> TASK DIRECTIONS
The whole listing is to be written out again exactly; the pictures are not.

> DATA SEGMENT
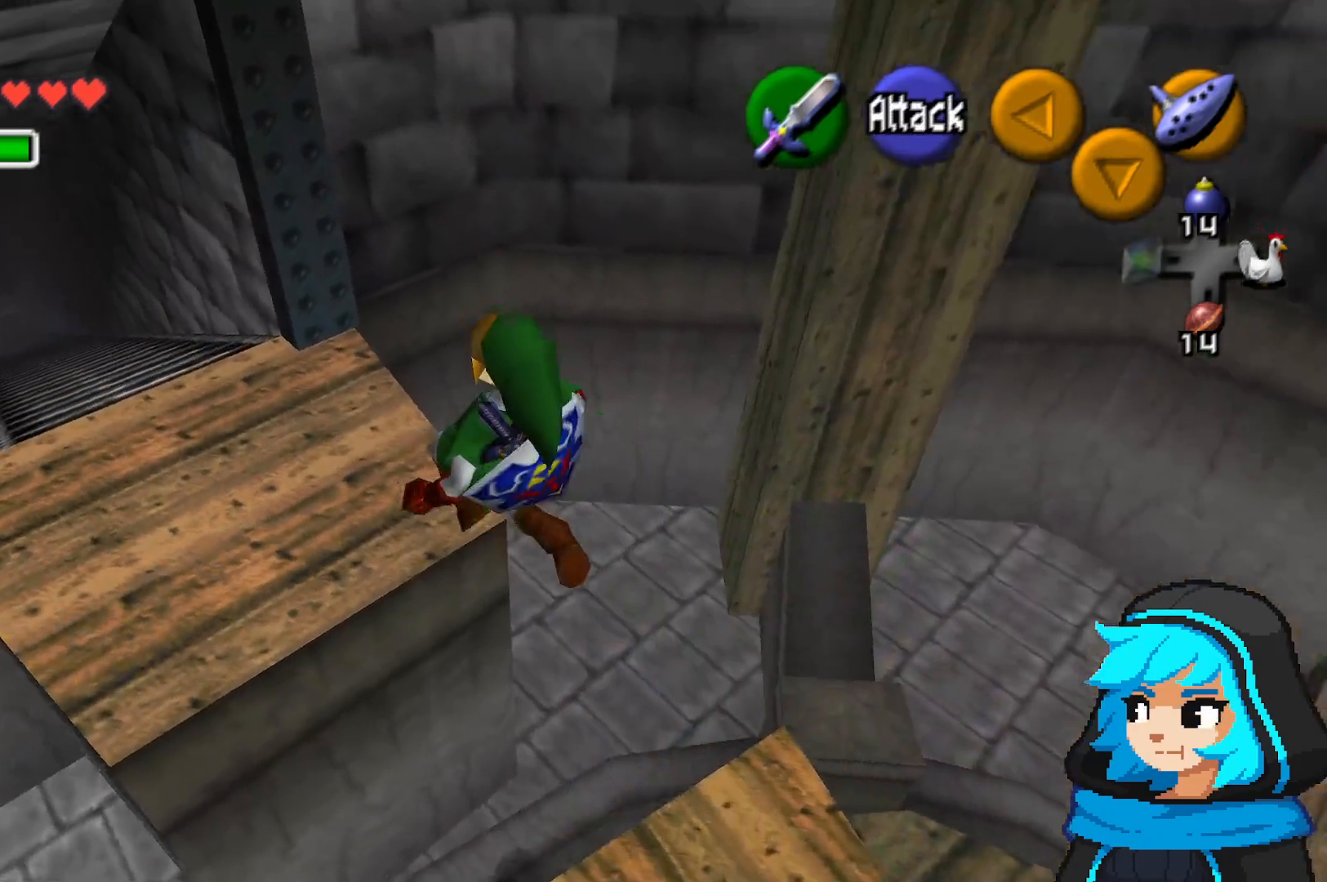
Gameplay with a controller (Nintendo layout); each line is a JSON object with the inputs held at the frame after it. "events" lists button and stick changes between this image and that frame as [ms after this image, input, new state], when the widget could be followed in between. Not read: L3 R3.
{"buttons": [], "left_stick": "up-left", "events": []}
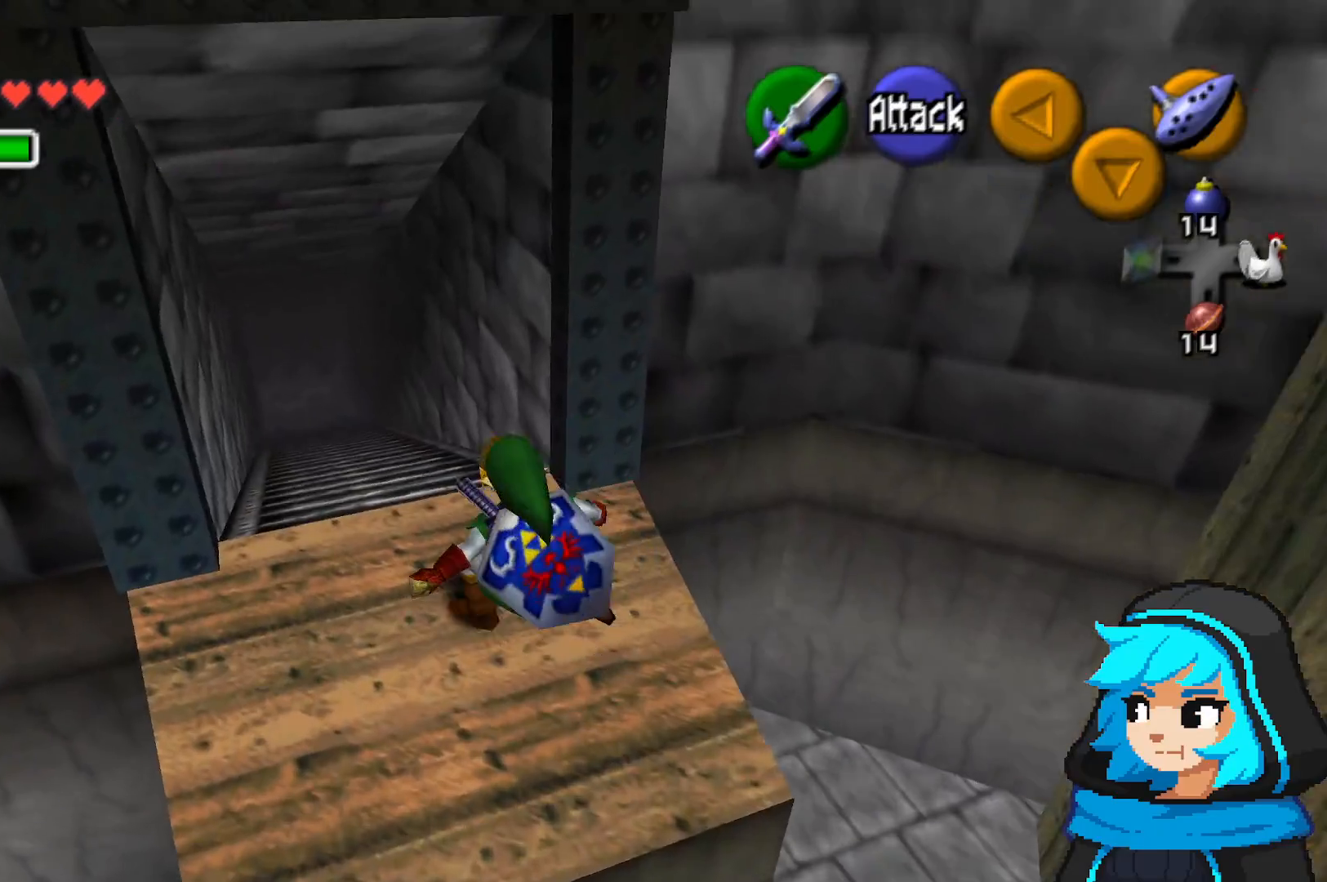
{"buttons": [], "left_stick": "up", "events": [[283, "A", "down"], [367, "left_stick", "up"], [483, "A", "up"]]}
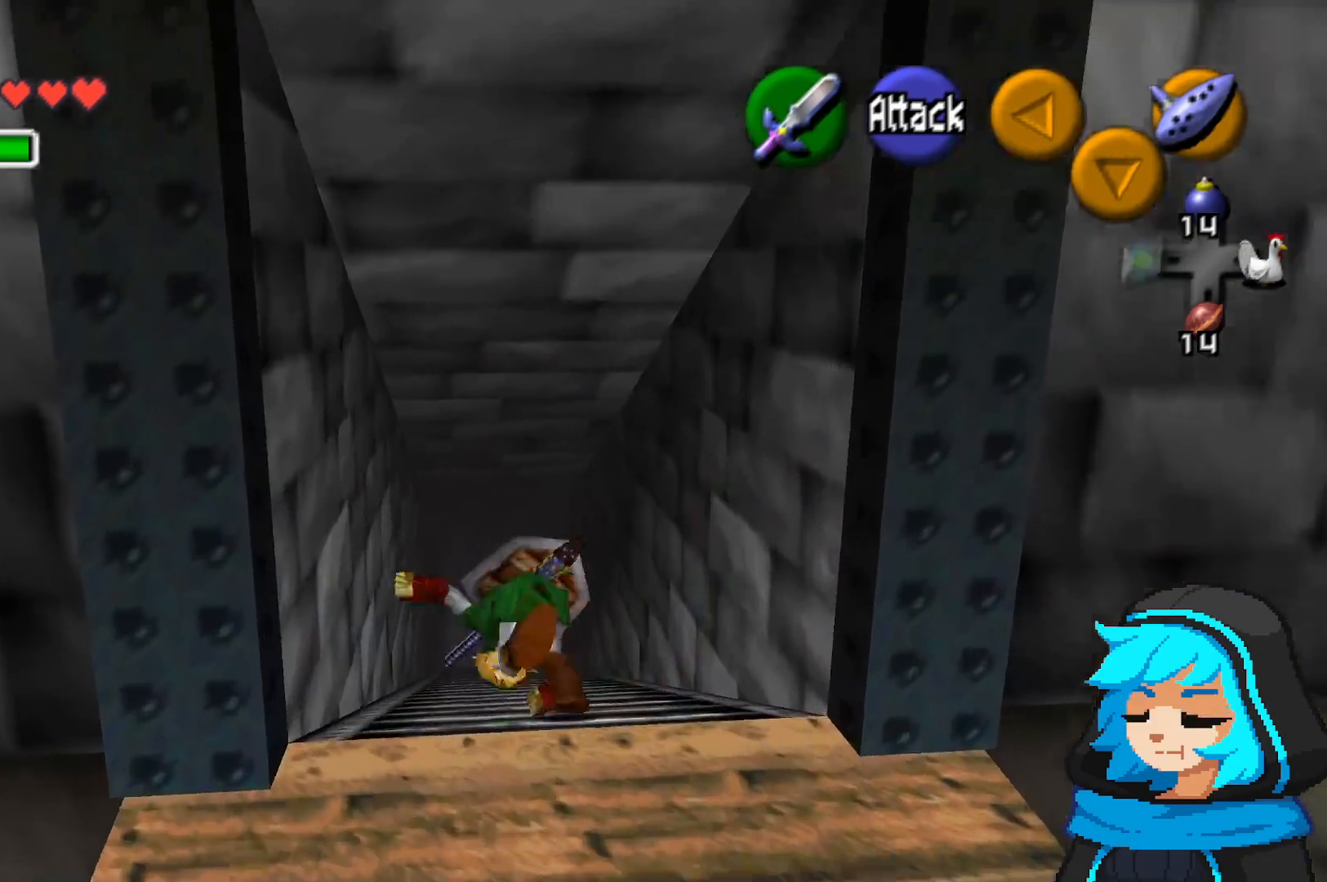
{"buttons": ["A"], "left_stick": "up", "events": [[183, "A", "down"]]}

> RESULT OF THE EXERCISE
Gameplay with a controller (Nintendo layout); each line is a JSON object with the inputs held at the frame after it. "events" lists button and stick changes between this image and that frame as [ms after this image, input, new state], when the widget could be followed in between. Not read: L3 R3.
{"buttons": [], "left_stick": "up-left", "events": []}
{"buttons": [], "left_stick": "up", "events": [[283, "A", "down"], [367, "left_stick", "up"], [483, "A", "up"]]}
{"buttons": ["A"], "left_stick": "up", "events": [[183, "A", "down"]]}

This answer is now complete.